There is also research involving new treatments. At the Naval Medical Center in San Diego, Cmdr. Scott Johnston, director for clinical research, just completed a three-year study using virtual-reality technology to help veterans overcome fear, anxiety, and flashbacks. After five to 10 weeks of treatment, 80 percent of the participants no longer had PTSD symptoms.
But for some vets struggling to overcome psychological injuries, an important element of treatment involves their peers. The Canadian government and the United Kingdom's Royal Marines have both adopted programs based on veterans helping other veterans with psychological injuries. In the US, informal veterans groups are providing similar services.
"It's not that credentialed professionals have no role," says Dr. Shay, who won a MacArthur Foundation grant for his treatment of Vietnam veterans diagnosed with combat trauma. "It's that they don't belong on center stage."
ACVOW's volunteers, who work from a tiny room in the La Jolla VA hospital as well as a facility on the Camp Pendleton Marine Corps base in San Diego, use their own money and some modest donations along with their credibility as combat veterans to help the new generation address psychological injuries and navigate the VA system. They see firsthand the cost of shortfalls in the mental-health care system.
"What we're seeing is marines committing suicide by motorcycle, or car," or by forcing police to shoot them, says Rider. "They are fed up with the fact they can't get some peace and quiet in their head."
ACVOW formed in 2001. Following the terrorist attacks of 9/11, many veterans of past wars reported troubling flashbacks.
"They were coming out of the woodwork," says Michael Sloan, a cofounder of the group. These days the La Jolla office is usually bustling with young men dropping by, cautiously looking for help.
How one marine got help
Josh, the Marine reservist who appeared at ACVOW's door at the La Jolla VA hospital and asked that his last name not be used, says he found what he was looking for – people who "get it."
The regular group meetings held by ACVOW got him through the week, he says. The group's office was also a place he could vent his anger. Fellow vets were there for him when he hit bottom in April.
As Josh tells it, he and his wife were arguing again, a new development in their relationship since he returned from Iraq in October 2006, and something snapped.
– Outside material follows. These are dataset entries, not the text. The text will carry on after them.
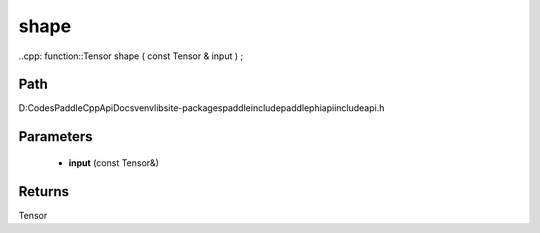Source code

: .. _en_api_paddle_experimental_shape:

shape
-------------------------------

..cpp: function::Tensor shape ( const Tensor & input ) ;


Path
:::::::::::::::::::::
D:\Codes\PaddleCppApiDocs\venv\lib\site-packages\paddle\include\paddle\phi\api\include\api.h

Parameters
:::::::::::::::::::::
	- **input** (const Tensor&)

Returns
:::::::::::::::::::::
Tensor
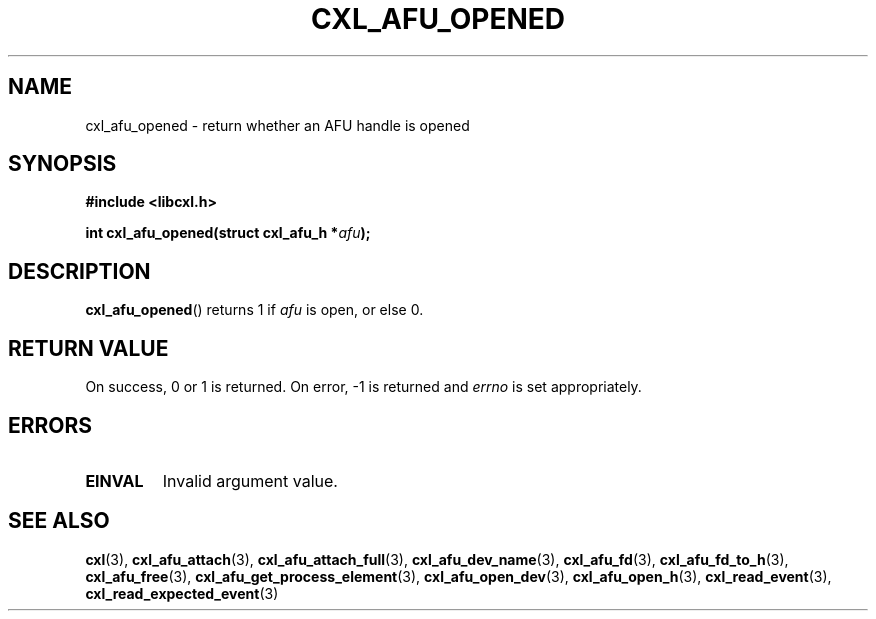 .\" Copyright 2015 IBM Corp.
.\"
.TH CXL_AFU_OPENED 3 2015-08-15 "LIBCXL 1.2" "CXL Programmer's Manual"
.SH NAME
cxl_afu_opened \- return whether an AFU handle is opened
.SH SYNOPSIS
.B #include <libcxl.h>
.PP
.B "int cxl_afu_opened(struct cxl_afu_h"
.BI * afu );
.SH DESCRIPTION
.BR cxl_afu_opened ()
returns 1 if
.I afu
is open, or else 0.
.SH RETURN VALUE
On success, 0 or 1 is returned.
On error, \-1 is returned and
.I errno
is set appropriately.
.SH ERRORS
.TP
.B EINVAL
Invalid argument value.
.SH SEE ALSO
.BR cxl (3),
.BR cxl_afu_attach (3),
.BR cxl_afu_attach_full (3),
.BR cxl_afu_dev_name (3),
.BR cxl_afu_fd (3),
.BR cxl_afu_fd_to_h (3),
.BR cxl_afu_free (3),
.BR cxl_afu_get_process_element (3),
.BR cxl_afu_open_dev (3),
.BR cxl_afu_open_h (3),
.BR cxl_read_event (3),
.BR cxl_read_expected_event (3)
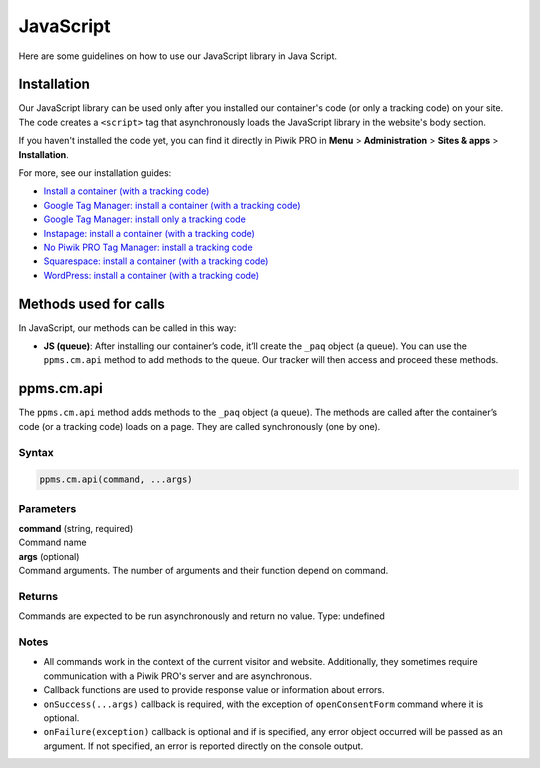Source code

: .. _java-script:

==========
JavaScript
==========
Here are some guidelines on how to use our JavaScript library in Java Script.

Installation
------------

Our JavaScript library can be used only after you installed our container's code (or only a tracking code) on your site. The code creates a ``<script>`` tag that asynchronously loads the JavaScript library in the website's body section.

If you haven't installed the code yet, you can find it directly in Piwik PRO in **Menu** > **Administration** > **Sites & apps** > **Installation**.

For more, see our installation guides:

* `Install a container (with a tracking code) <https://help.piwik.pro/support/getting-started/install-a-tracking-code/>`_
* `Google Tag Manager: install a container (with a tracking code) <https://help.piwik.pro/support/getting-started/google-tag-manager-install-a-container-with-a-tracking-code/>`_
* `Google Tag Manager: install only a tracking code <https://help.piwik.pro/support/getting-started/google-tag-manager-install-a-tracking-code/>`_
* `Instapage: install a container (with a tracking code) <https://help.piwik.pro/support/getting-started/instapage-install-a-container-with-a-tracking-code/>`_
* `No Piwik PRO Tag Manager: install a tracking code <https://help.piwik.pro/support/getting-started/no-piwik-pro-tag-manager-install-a-tracking-code/>`_
* `Squarespace: install a container (with a tracking code) <https://help.piwik.pro/support/getting-started/squarespace-install-a-container-with-a-tracking-code/>`_
* `WordPress: install a container (with a tracking code) <https://help.piwik.pro/support/getting-started/wordpress-install-a-tracking-code/>`_



Methods used for calls
----------------------

In JavaScript, our methods can be called in this way:

* **JS (queue)**:  After installing our container’s code, it’ll create the ``_paq`` object (a queue). You can use the ``ppms.cm.api`` method to add methods to the queue. Our tracker will then access and proceed these methods.



ppms.cm.api
-----------

The ``ppms.cm.api`` method adds methods to the ``_paq`` object (a queue). The methods are called after the container’s code (or a tracking code) loads on a page. They are called synchronously (one by one).

Syntax
^^^^^^
.. code-block:: javascript

    ppms.cm.api(command, ...args)

Parameters
^^^^^^^^^^
| **command** (string, required)
| Command name

| **args** (optional)
| Command arguments. The number of arguments and their function depend on command.

Returns
^^^^^^^
Commands are expected to be run asynchronously and return no value.
Type: undefined

Notes
^^^^^

* All commands work in the context of the current visitor and website. Additionally, they sometimes require communication with a Piwik PRO's server and are asynchronous.
* Callback functions are used to provide response value or information about errors.
* ``onSuccess(...args)`` callback is required, with the exception of ``openConsentForm`` command where it is optional.
* ``onFailure(exception)`` callback is optional and if is specified, any error object occurred will be passed as an argument. If not specified, an error is reported directly on the console output.
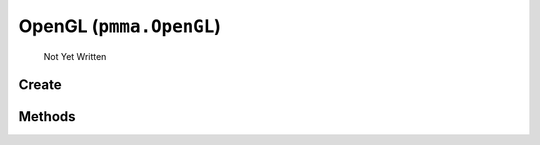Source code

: OpenGL (``pmma.OpenGL``)
=======

   Not Yet Written

Create
+++++++

.. py:method:: pmma.OpenGL() -> pmma.OpenGL

   Not Yet Written

Methods
+++++++

.. py:method: OpenGL.quit() -> None

   Not Yet Written

.. py:method: OpenGL.get_simple_texture_rendering_program() -> None

   Not Yet Written

.. py:method: OpenGL.get_texture_aggregation_program() -> None

   Not Yet Written

.. py:method: OpenGL.get_context() -> None

   Not Yet Written

.. py:method: OpenGL.create_fbo() -> None

   Not Yet Written

.. py:method: OpenGL.create_texture() -> None

   Not Yet Written

.. py:method: OpenGL.blit_image_to_texture() -> None

   Not Yet Written

.. py:method: OpenGL.create_vbo() -> None

   Not Yet Written

.. py:method: OpenGL.create_ibo() -> None

   Not Yet Written

.. py:method: OpenGL.create_vao() -> None

   Not Yet Written

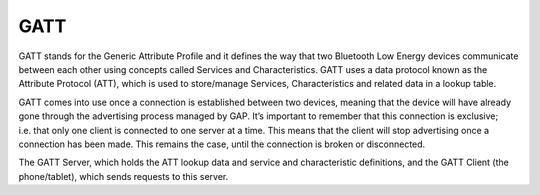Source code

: GATT
====

GATT stands for the Generic Attribute Profile and it defines the way
that two Bluetooth Low Energy devices communicate between each other
using concepts called Services and Characteristics. GATT uses a data
protocol known as the Attribute Protocol (ATT), which is used to
store/manage Services, Characteristics and related data in a lookup
table.

GATT comes into use once a connection is established between two
devices, meaning that the device will have already gone through the
advertising process managed by GAP. It’s important to remember that this
connection is exclusive; i.e. that only one client is connected to one
server at a time. This means that the client will stop advertising once
a connection has been made. This remains the case, until the connection
is broken or disconnected.

The GATT Server, which holds the ATT lookup data and service and
characteristic definitions, and the GATT Client (the phone/tablet),
which sends requests to this server.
His wife called the police, and he found himself in jail on several charges including domestic violence.
When Rider heard Josh was arrested, he contacted an officer in charge of the jail and explained Josh's injuries. "I guess I made an impression because after that they were all very nice to him and understanding. I do that because I know Josh would not tell them," says Rider. "Josh didn't do this because he's a bad person. He did this because he has combat stress and TBI."
Josh and his wife have separated, but hope for reconciliation is still in the air. Anger, distrust and sadness still course through him, he says, but lately he's been a little more at peace.
"He is 100 times more calm than a month ago," says Tim Jordan, a Gulf War veteran and ACVOW volunteer who started the group meetings that Josh regularly attends.
Last month, Josh and a Marine Corps buddy took the first steps to start a company they hope will be able to employ veterans and use its profits for charitable veterans causes. For now, Josh is living at the VA hospital, but he hopes to become one of ACVOW's volunteers. "It's like I need to find a new mission," he says. Being part of helping other veterans, "That's kept me more sane than anything."
It's a feeling Rider and the other ACVOW volunteers understand well. Rider is a decorated veteran of the infamous 1st Battalion, 9th Marines that suffered many casualties in Vietnam.
Both grateful and tormented for surviving war, he views the work today as a kind of penance and a duty. "It's like a balm that you put on the soul," he says.